Diane Kendig

REMEMBERING AN ACTUARY
          “I’m only a poet part of the time, when I’m writing it,
          and most of the other time I’m just doing the dishes
          or picking up dry cleaning like everyone else.” – Seamus Heaney

 
 
A brick layer, you set down blocks
that rise so particularly, I live in those homes
after you’ve folded up your voice and left.

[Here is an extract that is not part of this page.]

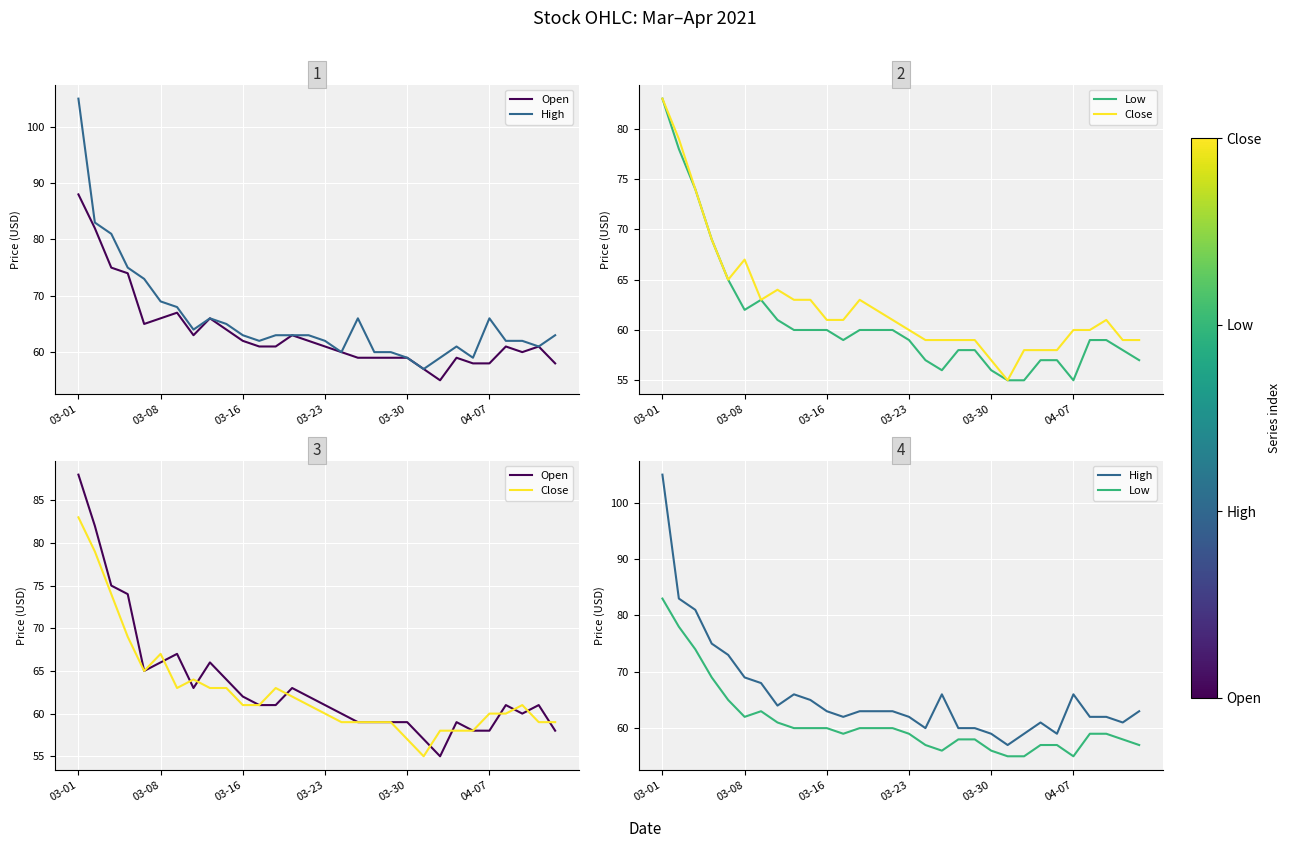

Between 14 and 15, which series saw the biggest shift?

Open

When you leave that Italian singing Aida
in the wharf spotlight, I sit on the dock
till a whole opera could be finished.
Sometimes the site is my own body.
Every time you read aloud on life expectancy,
I follow you around with a trough
of cement across my shoulders.
You constructed a live oak I stood under
for three centuries.
 
An old-time operator, I rise at five,
unplug the phone, and dial indirectly
till I find a busy signal. Today I reach
the shore you dwell on. Its waves are wearing
themselves out for nothing but broken bottles,
its gulls hover like thoughts
not sorted out yet. You are downtown
as your ubiquitous desk. Between calls and memos,
you stack words along a legal pad in an ebb
and ease of shore birds that wheel and settle.

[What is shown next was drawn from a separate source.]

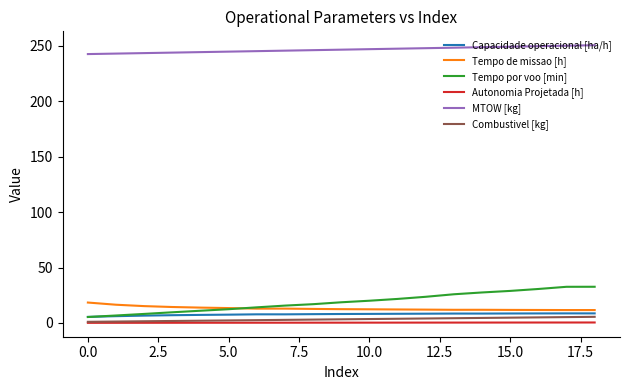

Does the chart display data point markers on the line(s)?

No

Small pieces of glass gleam in the final line.
 



Diane Kendig has five poetry collections, most recently, Prison Terms. A recipient of two Ohio Arts Council Fellowships in Poetry and a Fulbright lectureship in translation, she has published prose and poetry in journals such as J Journal, Ekphrasis, Under the Sun, and Blueline.  She curates the Cuyahoga County Public Library site for National Poetry Month,  Read + Write : 30 Days of Poetry.